- Exercise directions: The required output is the complete listing, copied word for word.

- Source data:
• • • •
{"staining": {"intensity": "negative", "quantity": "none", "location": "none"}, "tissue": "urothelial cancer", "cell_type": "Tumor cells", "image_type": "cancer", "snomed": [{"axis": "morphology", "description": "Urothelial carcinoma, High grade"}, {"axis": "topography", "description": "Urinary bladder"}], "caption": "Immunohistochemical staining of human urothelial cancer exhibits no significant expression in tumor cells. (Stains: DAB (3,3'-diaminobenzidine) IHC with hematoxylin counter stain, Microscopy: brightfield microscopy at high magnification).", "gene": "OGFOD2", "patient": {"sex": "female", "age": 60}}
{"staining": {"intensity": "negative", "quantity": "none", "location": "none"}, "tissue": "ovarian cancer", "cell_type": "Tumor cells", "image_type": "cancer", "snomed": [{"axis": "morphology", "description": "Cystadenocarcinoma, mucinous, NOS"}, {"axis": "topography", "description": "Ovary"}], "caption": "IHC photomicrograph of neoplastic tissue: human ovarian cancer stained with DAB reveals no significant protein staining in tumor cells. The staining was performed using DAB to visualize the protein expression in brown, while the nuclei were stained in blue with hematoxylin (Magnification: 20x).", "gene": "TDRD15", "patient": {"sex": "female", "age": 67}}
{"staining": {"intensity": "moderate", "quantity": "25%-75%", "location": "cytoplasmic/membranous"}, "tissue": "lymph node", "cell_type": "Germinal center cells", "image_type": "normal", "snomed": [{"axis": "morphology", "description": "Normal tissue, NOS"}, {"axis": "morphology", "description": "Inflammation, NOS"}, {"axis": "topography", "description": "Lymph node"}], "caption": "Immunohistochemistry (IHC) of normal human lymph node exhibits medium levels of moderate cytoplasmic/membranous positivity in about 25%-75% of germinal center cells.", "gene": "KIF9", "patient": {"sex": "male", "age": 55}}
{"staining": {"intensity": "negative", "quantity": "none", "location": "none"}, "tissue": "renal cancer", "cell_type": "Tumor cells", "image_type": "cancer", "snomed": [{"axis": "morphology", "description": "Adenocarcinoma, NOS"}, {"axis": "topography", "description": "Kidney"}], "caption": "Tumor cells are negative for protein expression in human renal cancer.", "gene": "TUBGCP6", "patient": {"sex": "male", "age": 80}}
• • • •
- Task solution:
{"staining": {"intensity": "negative", "quantity": "none", "location": "none"}, "tissue": "urothelial cancer", "cell_type": "Tumor cells", "image_type": "cancer", "snomed": [{"axis": "morphology", "description": "Urothelial carcinoma, High grade"}, {"axis": "topography", "description": "Urinary bladder"}], "caption": "Immunohistochemical staining of human urothelial cancer exhibits no significant expression in tumor cells. (Stains: DAB (3,3'-diaminobenzidine) IHC with hematoxylin counter stain, Microscopy: brightfield microscopy at high magnification).", "gene": "OGFOD2", "patient": {"sex": "female", "age": 60}}
{"staining": {"intensity": "negative", "quantity": "none", "location": "none"}, "tissue": "ovarian cancer", "cell_type": "Tumor cells", "image_type": "cancer", "snomed": [{"axis": "morphology", "description": "Cystadenocarcinoma, mucinous, NOS"}, {"axis": "topography", "description": "Ovary"}], "caption": "IHC photomicrograph of neoplastic tissue: human ovarian cancer stained with DAB reveals no significant protein staining in tumor cells. The staining was performed using DAB to visualize the protein expression in brown, while the nuclei were stained in blue with hematoxylin (Magnification: 20x).", "gene": "TDRD15", "patient": {"sex": "female", "age": 67}}
{"staining": {"intensity": "moderate", "quantity": "25%-75%", "location": "cytoplasmic/membranous"}, "tissue": "lymph node", "cell_type": "Germinal center cells", "image_type": "normal", "snomed": [{"axis": "morphology", "description": "Normal tissue, NOS"}, {"axis": "morphology", "description": "Inflammation, NOS"}, {"axis": "topography", "description": "Lymph node"}], "caption": "Immunohistochemistry (IHC) of normal human lymph node exhibits medium levels of moderate cytoplasmic/membranous positivity in about 25%-75% of germinal center cells.", "gene": "KIF9", "patient": {"sex": "male", "age": 55}}
{"staining": {"intensity": "negative", "quantity": "none", "location": "none"}, "tissue": "renal cancer", "cell_type": "Tumor cells", "image_type": "cancer", "snomed": [{"axis": "morphology", "description": "Adenocarcinoma, NOS"}, {"axis": "topography", "description": "Kidney"}], "caption": "Tumor cells are negative for protein expression in human renal cancer.", "gene": "TUBGCP6", "patient": {"sex": "male", "age": 80}}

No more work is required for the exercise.